Segment Start: MATERIAL FOR THIS TASK
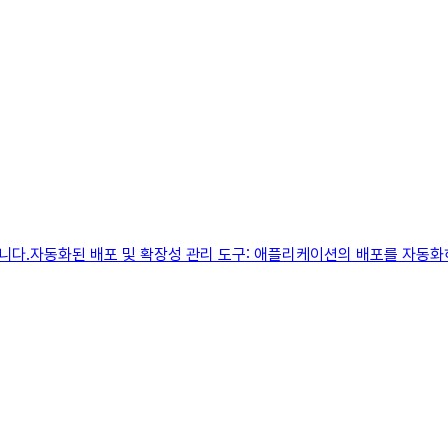
다.자동화된 배포 및 확장성 관리 도구: 애플리케이션의 배포를 자동화하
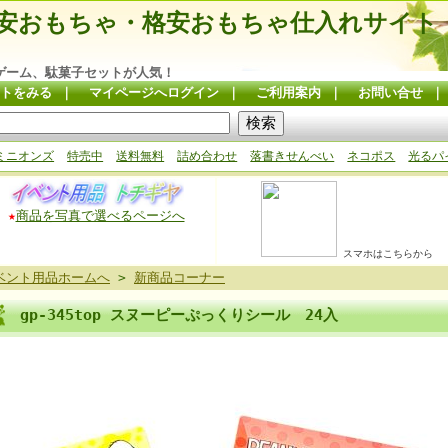
安おもちゃ・格安おもちゃ仕入れサイト
ゲーム、駄菓子セットが人気！
トをみる
｜
マイページへログイン
｜
ご利用案内
｜
お問い合せ
ミニオンズ
特売中
送料無料
詰め合わせ
落書きせんべい
ネコポス
光るパ
★
商品を写真で選べるページへ
スマホはこちらから
ベント用品ホームへ
>
新商品コーナー
gp-345top スヌーピーぷっくりシール 24入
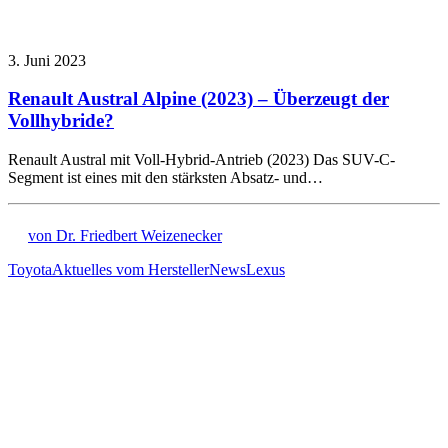
3. Juni 2023
Renault Austral Alpine (2023) – Überzeugt der
Vollhybride?
Renault Austral mit Voll-Hybrid-Antrieb (2023) Das SUV-C-
Segment ist eines mit den stärksten Absatz- und…
von Dr. Friedbert Weizenecker
Toyota
Aktuelles vom Hersteller
News
Lexus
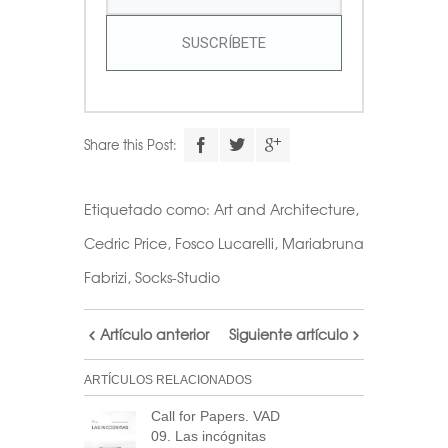
SUSCRÍBETE
Share this Post:
Etiquetado como:
Art and Architecture
,
Cedric Price
,
Fosco Lucarelli
,
Mariabruna
Fabrizi
,
Socks-Studio
Artículo anterior
Siguiente artículo
ARTÍCULOS RELACIONADOS
Call for Papers. VAD
09. Las incógnitas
Segment End: MATERIAL FOR THIS TASK
# TASK STATEMENT:
Go through the records above and return every line that holds the string "Renault".

# WORKED SOLUTION:
Renault Austral Alpine (2023) – Überzeugt der
Renault Austral mit Voll-Hybrid-Antrieb (2023) Das SUV-C-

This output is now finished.